南極海で2年ぶりに調査捕鯨を再開

南極海での調査捕鯨船団に加わる調査船2隻と水産庁の監視船が1日、山口県下関市を出港したそうだ。捕獲頭数を減らした政府の新しい計画にも基づく調査捕鯨で、昨年3月に国際司法裁判所が南極海での調査捕鯨中止を命じる判決を下して以来、2年ぶりの捕鯨再開になるという。ただ再開には反捕鯨国などが反発しており、国際的な批判も予想される。

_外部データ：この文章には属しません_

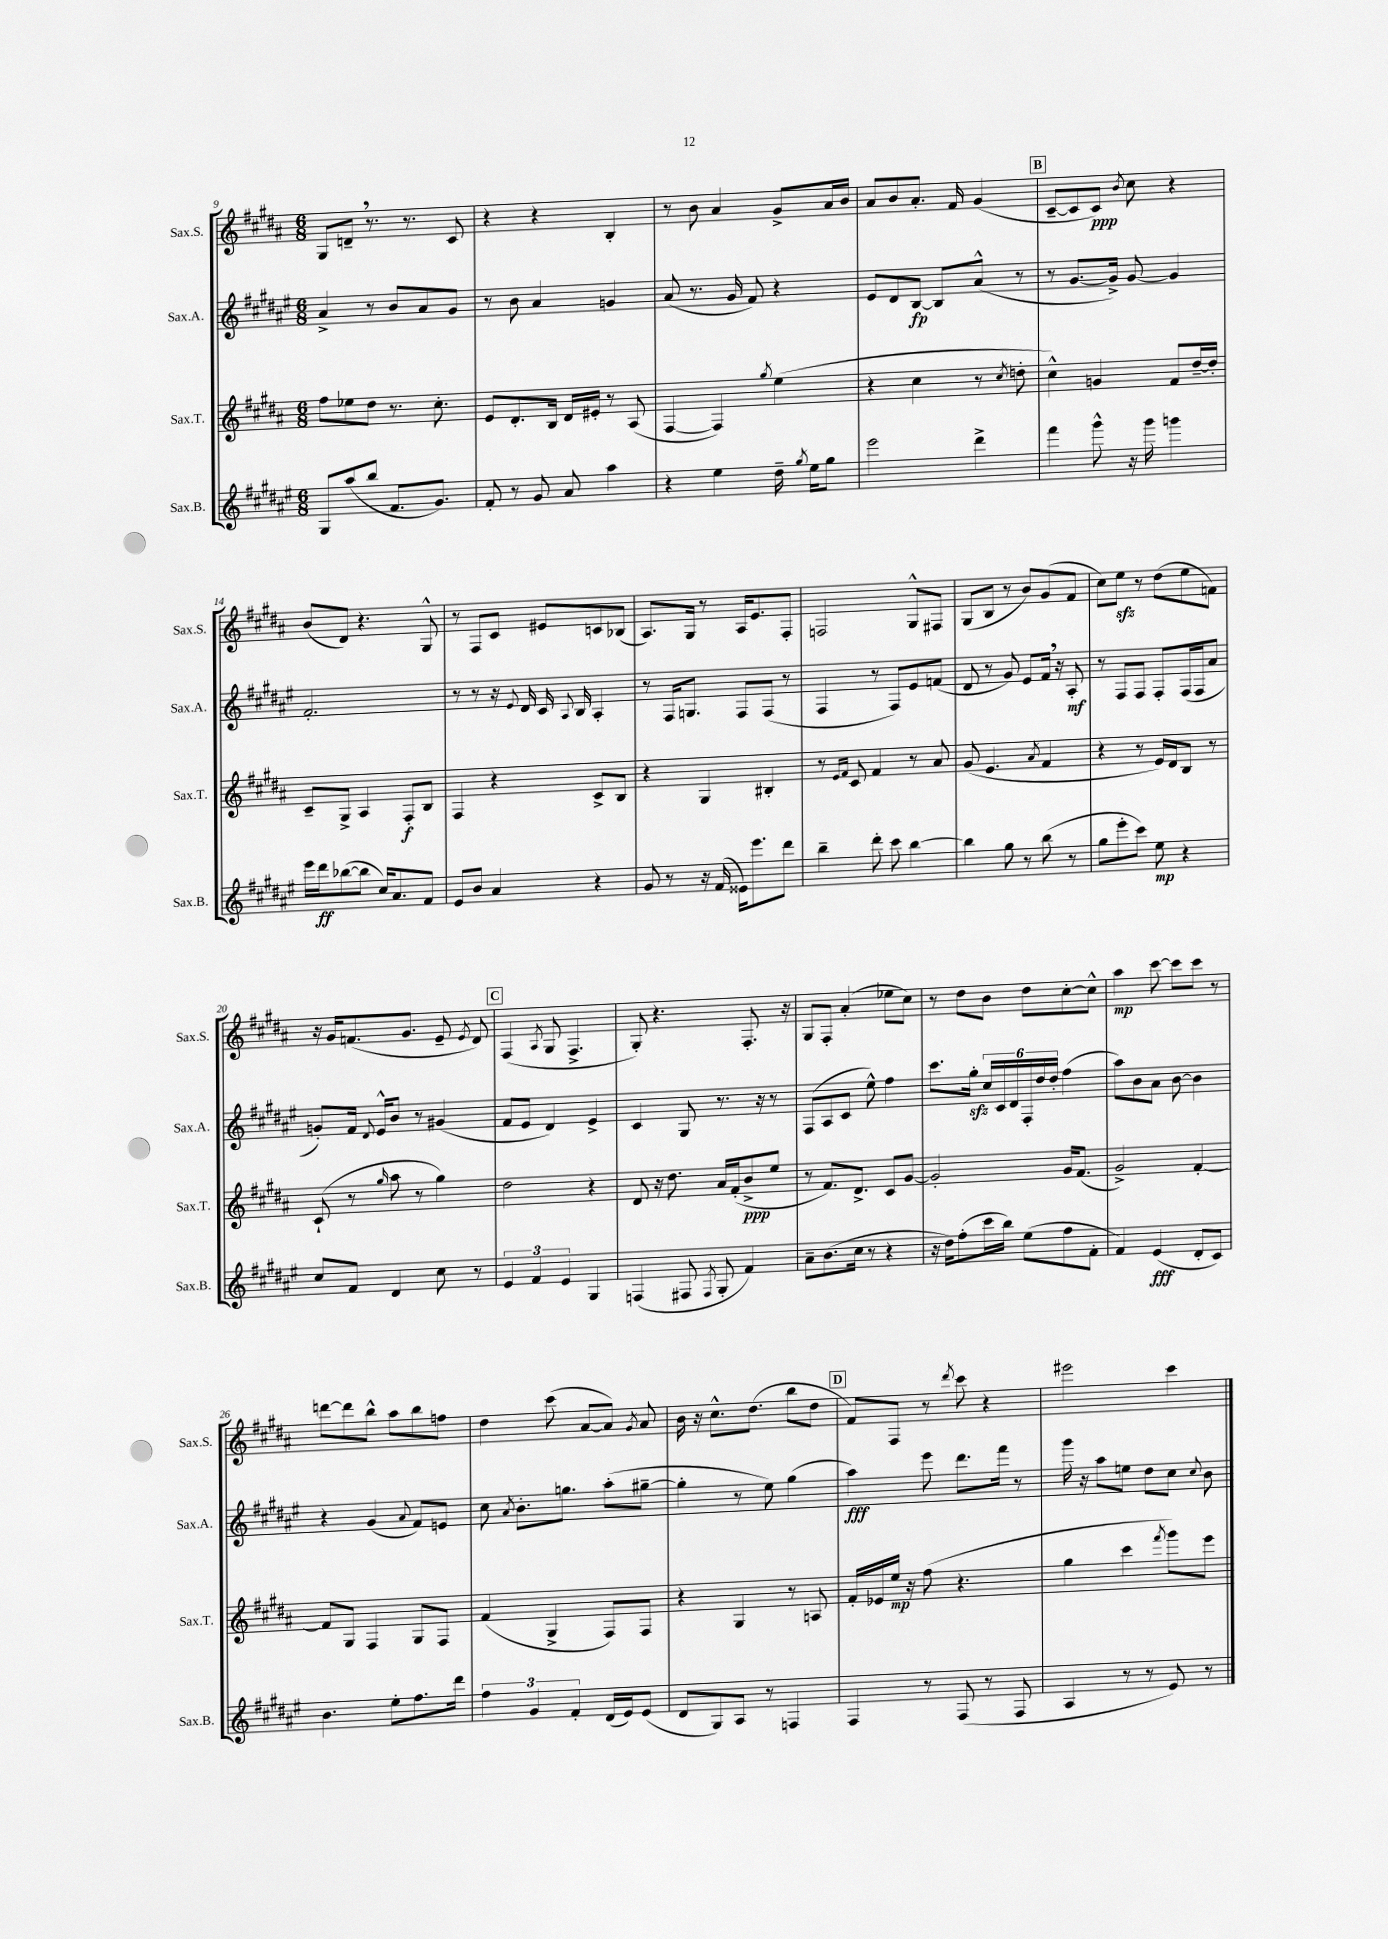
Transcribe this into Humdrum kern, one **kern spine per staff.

**kern	**dynam	**kern	**dynam	**kern	**dynam	**kern	**dynam
*part4	*part4	*part3	*part3	*part2	*part2	*part1	*part1
*staff4	*staff4	*staff3	*staff3	*staff2	*staff2	*staff1	*staff1
*I"Sax.B.	*	*I"Sax.T.	*	*I"Sax.A.	*	*I"Sax.S.	*
*I'Sax.B.	*	*I'Sax.T.	*	*I'Sax.A.	*	*I'Sax.S.	*
*clefG2	*	*clefG2	*	*clefG2	*	*clefG2	*
*k[f#c#g#d#a#e#]	*	*k[f#c#g#d#a#]	*	*k[f#c#g#d#a#e#]	*	*k[f#c#g#d#a#]	*
*M6/8	*	*M6/8	*	*M6/8	*	*M6/8	*
=9	=9	=9	=9	=9	=9	=9	=9
8G#/L	.	8ff#\L	.	4a#^/	.	8G#/L	.
(8aa#/	.	8ee-X\	.	.	.	8dn~,/J	.
8bb/J	.	8dd#\J	.	8r	.	8.r	.
8.f#/L	.	8.r	.	8b/L	.	.	.
.	.	.	.	.	.	8.r	.
.	.	.	.	8a#/	.	.	.
8.g#/J)	.	8.cc#'\	.	.	.	.	.
.	.	.	.	8g#/J	.	8c#/	.
=10	=10	=10	=10	=10	=10	=10	=10
8f#'/	.	8e/L	.	8r	.	4r	.
8r	.	8.d#'/	.	8b\	.	.	.
8g#/	.	.	.	4a#/	.	4r	.
.	.	16B/Jk	.	.	.	.	.
8a#/	.	16d#/LL	.	.	.	.	.
.	.	16e#X'/JJ	.	.	.	.	.
4aa#\	.	8r	.	4gn/	.	4B'/	.
.	.	(8A#/	.	.	.	.	.
=11	=11	=11	=11	=11	=11	=11	=11
4r	.	[4F#/	.	(8a#/	.	8r	.
.	.	.	.	8.r	.	8b\	.
4ee#\	.	4F#/])	.	.	.	4a#/	.
.	.	.	.	16g#/	.	.	.
.	.	.	.	8f#/)	.	.	.
.	.	8qgg#/	.	.	.	.	.
16dd#~\	.	(4ee\	.	4r	.	8g#^/L	.
8qgg#/	.	.	.	.	.	.	.
16ee#\KL	.	.	.	.	.	.	.
8gg#\J	.	.	.	.	.	16a#/L	.
.	.	.	.	.	.	16b/JJ	.
=12	=12	=12	=12	=12	=12	=12	=12
2eee#\	.	4r	.	8e#/L	.	8a#/L	.
.	.	.	.	8d#/	.	8b/	.
.	.	4cc#\	.	[8B/J	fp	8.a#'/J	.
.	.	.	.	8B/L]	.	.	.
.	.	.	.	.	.	16f#/	.
4ddd#^\	.	8r	.	(8a#^^/J	.	(4g#/	.
.	.	8qcc#/	.	.	.	.	.
.	.	8ddn'\	.	8r	.	.	.
!!LO:REH:place=s1:t=B
=13	=13	=13	=13	=13	=13	=13	=13
4fff#\	.	4cc#^^\)	.	8r	.	[8c#~/L	.
.	.	.	.	[8.g#/L	.	8c#/]	.
8ggg#^^\	.	4gn/	.	.	.	8c#/J)	ppp
.	.	.	.	16g#^/Jk])	.	.	.
.	.	.	.	.	.	8qb/	.
16r	.	.	.	[8g#/	.	8cc#\	.
16ggg#\	.	.	.	.	.	.	.
4gggn\	.	8f#/L	.	4g#/]	.	4r	.
.	.	[16dd#~/L	.	.	.	.	.
.	.	16dd#'/JJ]	.	.	.	.	.
!!LO:LB:g=z
=14	=14	=14	=14	=14	=14	=14	=14
16eee#\LL	.	8c#~/L	.	2.f#'/	.	(8b/L	.
16ddd#\J	ff	.	.	.	.	.	.
([8bb-X\	.	8G#^/J	.	.	.	8d#/J)	.
8bb-\J]	.	4A#/	.	.	.	4.r	.
16cc#/KL)	.	.	.	.	.	.	.
8.a#/	.	.	.	.	.	.	.
.	.	8F#'/L	f	.	.	.	.
8f#/J	.	8B/J	.	.	.	8G#^^/	.
=15	=15	=15	=15	=15	=15	=15	=15
8e#/L	.	4F#/	.	8r	.	8r	.
8b/J	.	.	.	8r	.	8F#/L	.
4a#/	.	4r	.	16r	.	8c#/J	.
.	.	.	.	8qqe#/	.	.	.
.	.	.	.	16d#/	.	.	.
.	.	.	.	16c#/	.	8e#X/L	.
.	.	.	.	8qqA#/	.	.	.
.	.	.	.	16B/	.	.	.
4r	.	8c#^/L	.	4A#'/	.	8cn/	.
.	.	8B/J	.	.	.	(8B-X/J	.
=16	=16	=16	=16	=16	=16	=16	=16
8g#/	.	4r	.	8r	.	8.A#/L)	.
8r	.	.	.	16F#/KL	.	.	.
.	.	.	.	8.Gn/J	.	16G#/Jk	.
16r	.	4G#/	.	.	.	8r	.
(16f#/	.	.	.	.	.	.	.
16e##X\KL)	.	.	.	8F#/L	.	16A#/KL	.
8.eee#\	.	.	.	.	.	8.e/	.
.	.	4B#X'/	.	(8F#/J	.	.	.
8ddd#\J	.	.	.	8r	.	8F#'/J	.
=17	=17	=17	=17	=17	=17	=17	=17
4bb~\	.	8r	.	4F#/	.	2Fn/	.
.	.	16qqe/LL	.	.	.	.	.
.	.	16qqf#/JJ	.	.	.	.	.
.	.	8c#/	.	.	.	.	.
8ddd#'\	.	4f#/	.	8r	.	.	.
8ccc#\	.	.	.	8F#/L)	.	.	.
[4bb\	.	8r	.	8e#/	.	8G#^^/L	.
.	.	8a#/	.	(8fn/J	.	8F#X/J	.
=18	=18	=18	=18	=18	=18	=18	=18
4bb\]	.	(8g#/	.	8d#/	.	(8G#/L	.
.	.	4.e/	.	8r	.	8B/J	.
8gg#\	.	.	.	8g#/)	.	8r	.
8r	.	.	.	8e#/L	.	8b/L)	.
.	.	8qa#/	.	.	.	.	.
(8bb\	.	4f#/	.	16f#,/Jk	.	(8g#/	.
.	.	.	.	16r	.	.	.
8r	.	.	.	8A#'/	mf	8f#/J	.
=19	=19	=19	=19	=19	=19	=19	=19
8gg#\L	.	4r	.	8r	.	8cc#\L)	.
8eee#'\	.	.	.	8F#/L	.	8eezz\J	.
8ccc#\J)	.	8r	.	8F#/J	.	8r	.
8ee#\	mp	16e/LL)	.	8F#'/L	.	(8dd#\L	.
.	.	16d#/J	.	.	.	.	.
4r	.	8B/J	.	(16F#/L	.	8ee\	.
.	.	.	.	16F#/J	.	.	.
.	.	8r	.	8a#/J	.	8fn\J)	.
!!LO:LB:g=z
=20	=20	=20	=20	=20	=20	=20	=20
8cc#/L	.	(8c#`/	.	8gn'/L)	.	16r	.
.	.	.	.	.	.	16g#/KL	.
8f#/J	.	8r	.	16f#/Jk	.	(8.fn/	.
.	.	.	.	8qqd#/	.	.	.
.	.	.	.	16e#^^/KL	.	.	.
.	.	16qqgg#/	.	.	.	.	.
4d#/	.	8aa#\	.	8b/J	.	.	.
.	.	.	.	.	.	8.g#/J	.
.	.	8r	.	8r	.	.	.
8cc#\	.	4gg#\)	.	(4g#X/	.	8e~/	.
.	.	.	.	.	.	8qe/	.
8r	.	.	.	.	.	8d#/)	.
!!LO:REH:place=s1:t=C
=21	=21	=21	=21	=21	=21	=21	=21
6e#/	.	2dd#\	.	8f#/L	.	(4F#/	.
.	.	.	.	8e#/J	.	.	.
6f#/	.	.	.	.	.	.	.
.	.	.	.	.	.	8qA#/	.
.	.	.	.	4d#/)	.	8G#/	.
6e#/	.	.	.	.	.	.	.
.	.	.	.	.	.	4.F#^/	.
4G#/	.	4r	.	4e#^/	.	.	.
=22	=22	=22	=22	=22	=22	=22	=22
(4Fn/	.	8d#/	.	4c#/	.	8G#'/)	.
.	.	16r	.	.	.	4.r	.
.	.	8.dd#\	.	.	.	.	.
8F#X/	.	.	.	8G#/	.	.	.
8qF#/	.	.	.	.	.	.	.
8G#'/	.	16a#/LL	.	8.r	.	.	.
.	.	(16f#'/J	.	.	.	.	.
4f#/)	.	8b^/	ppp	.	.	8.F#'/	.
.	.	.	.	16r	.	.	.
.	.	8ee/J	.	8r	.	.	.
.	.	.	.	.	.	16r	.
=23	=23	=23	=23	=23	=23	=23	=23
8a#~\L	.	8r	.	(8F#/L	.	8G#/L	.
(8.b\	.	8.f#/L)	.	8A#/	.	8F#'/J	.
.	.	.	.	8c#/J	.	(4a#'/	.
16cc#\Jk	.	8.d#^/J	.	.	.	.	.
8r	.	.	.	8ee#^^\)	.	.	.
4r	.	8c#/L	.	4ff#\	.	8ee-X\L	.
.	.	[8g#/J	.	.	.	8cc#\J)	.
=24	=24	=24	=24	=24	=24	=24	=24
16r	.	2g#'/]	.	8.ccc#\L	.	8r	.
16dd#\KL)	.	.	.	.	.	.	.
(8ff#'\	.	.	.	.	.	8dd#\L	.
.	.	.	.	16gg#zz'\Jk	.	.	.
16ccc#\L	.	.	.	24cc#/LL	.	8b\J	.
.	.	.	.	24c#/	.	.	.
16bb\JJ)	.	.	.	.	.	.	.
.	.	.	.	24d#/	.	.	.
(8ee#\L	.	.	.	24F#'/	.	8dd#\L	.
.	.	.	.	24dd#/	.	.	.
.	.	.	.	24dd#'/JJ	.	.	.
8ff#\	.	16g#/KL	.	(4ff#\	.	[8cc#'\	.
.	.	(8.f#/J	.	.	.	.	.
8f#'\J	.	.	.	.	.	8cc#^^\J]	.
=25	=25	=25	=25	=25	=25	=25	=25
4f#/)	.	2g#^/)	.	8aa#\L)	.	4aa#\	mp
.	.	.	.	8b\	.	.	.
(4e#/	fff	.	.	8a#\J	.	[8ccc#\	.
.	.	.	.	[8b\	.	8ccc#\L]	.
8d#'/L	.	[4f#'/	.	4b\]	.	8ccc#\J	.
8c#/J)	.	.	.	.	.	8r	.
!!LO:LB:g=z
=26	=26	=26	=26	=26	=26	=26	=26
4.b\	.	8f#/L]	.	4r	.	[8dddn\L	.
.	.	8G#/J	.	.	.	8ddd\]	.
.	.	4F#/	.	(4g#/	.	8bb^^\J	.
8ee#'\L	.	.	.	.	.	8aa#\L	.
.	.	.	.	8qqa#/	.	.	.
8.ff#\	.	8G#/L	.	8f#/L)	.	8bb\	.
.	.	8F#/J	.	8en/J	.	8ffn\J	.
16ddd#\Jk	.	.	.	.	.	.	.
=27	=27	=27	=27	=27	=27	=27	=27
6ff#\	.	(4f#/	.	8cc#\	.	4dd#\	.
.	.	.	.	8qa#/	.	.	.
.	.	.	.	8.b'\L	.	.	.
6g#/	.	.	.	.	.	.	.
.	.	4G#^/	.	.	.	(8ccc#\	.
.	.	.	.	8.ggn\J	.	.	.
6f#'/	.	.	.	.	.	.	.
.	.	.	.	.	.	[8a#/L	.
(16d#/LL	.	8F#/L)	.	(8aa#'\L	.	8a#/J])	.
16e#/J)	.	.	.	.	.	.	.
.	.	.	.	.	.	8qg#/	.
(8e#/J	.	8F#/J	.	[8gg#X~\J	.	8a#/	.
=28	=28	=28	=28	=28	=28	=28	=28
8d#/L	.	4r	.	4gg#'\]	.	16b\	.
.	.	.	.	.	.	16r	.
8G#/)	.	.	.	.	.	8.cc#^^\L	.
8A#/J	.	4G#/	.	8r	.	.	.
.	.	.	.	.	.	(8.dd#\J	.
8r	.	.	.	8ee#\)	.	.	.
4Fn/	.	8r	.	(4gg#\	.	8bb\L	.
.	.	8An/	.	.	.	8dd#\J	.
!!LO:REH:place=s1:t=D
=29	=29	=29	=29	=29	=29	=29	=29
4F#/	.	16f#'/LL	.	4aa#\)	fff	8f#/L)	.
.	.	16e-X/	.	.	.	.	.
.	.	16ee/JJ	mp	.	.	8F#/J	.
.	.	16r	.	.	.	.	.
8r	.	(8ff#\	.	8eee#\	.	8r	.
.	.	.	.	.	.	8qddd#/	.
(8F#/	.	4.r	.	8.ddd#\L	.	8ccc#\	.
8r	.	.	.	.	.	4r	.
.	.	.	.	16fff#\Jk	.	.	.
8F#/	.	.	.	8r	.	.	.
=30	=30	=30	=30	=30	=30	=30	=30
4A#/	.	4gg#\	.	16ggg#\	.	2eee#X\	.
.	.	.	.	16r	.	.	.
.	.	.	.	8aa#\L	.	.	.
8r	.	4ccc#\	.	8een\J	.	.	.
8r	.	.	.	8dd#\L	.	.	.
.	.	8qfff#/	.	.	.	.	.
8e#/)	.	8ggg#\L)	.	8cc#\J	.	4ccc#\	.
.	.	.	.	8qqcc#/	.	.	.
8r	.	8eee\J	.	8b\	.	.	.
==	==	==	==	==	==	==	==
*-	*-	*-	*-	*-	*-	*-	*-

判決後、政府は調査目的を南極海生態系の研究などに絞り込み、ミンククジラの捕獲頭数を従来の約3分の1となる年間333頭に縮小。さらに捕獲を伴わない目視調査や皮膚の採取などに広げた計画を昨年11月策定し、国際捕鯨委員会(IWC)に提出した。
IWCの科学委員会は今年6月に報告書をまとめたが、内容は賛否両論を併記するにとどめた。政府は11月27日、ほぼ同じ内容の計画書をIWCに提出し、調査捕鯨を再開することにしたとのこと。
出港した調査船は「勇新丸」と「第2勇新丸」。この日は広島県尾道市から母船の「日新丸」も出港、11月30日には目視最終戦「第3勇新丸」が宮城県塩釜市を出ており、計4隻が12月下旬から来年3月上旬まで調査するそうだ。
生態系の研究のためとはいえ頭数が減っているのであれば捕獲は控えるべきかもしれない。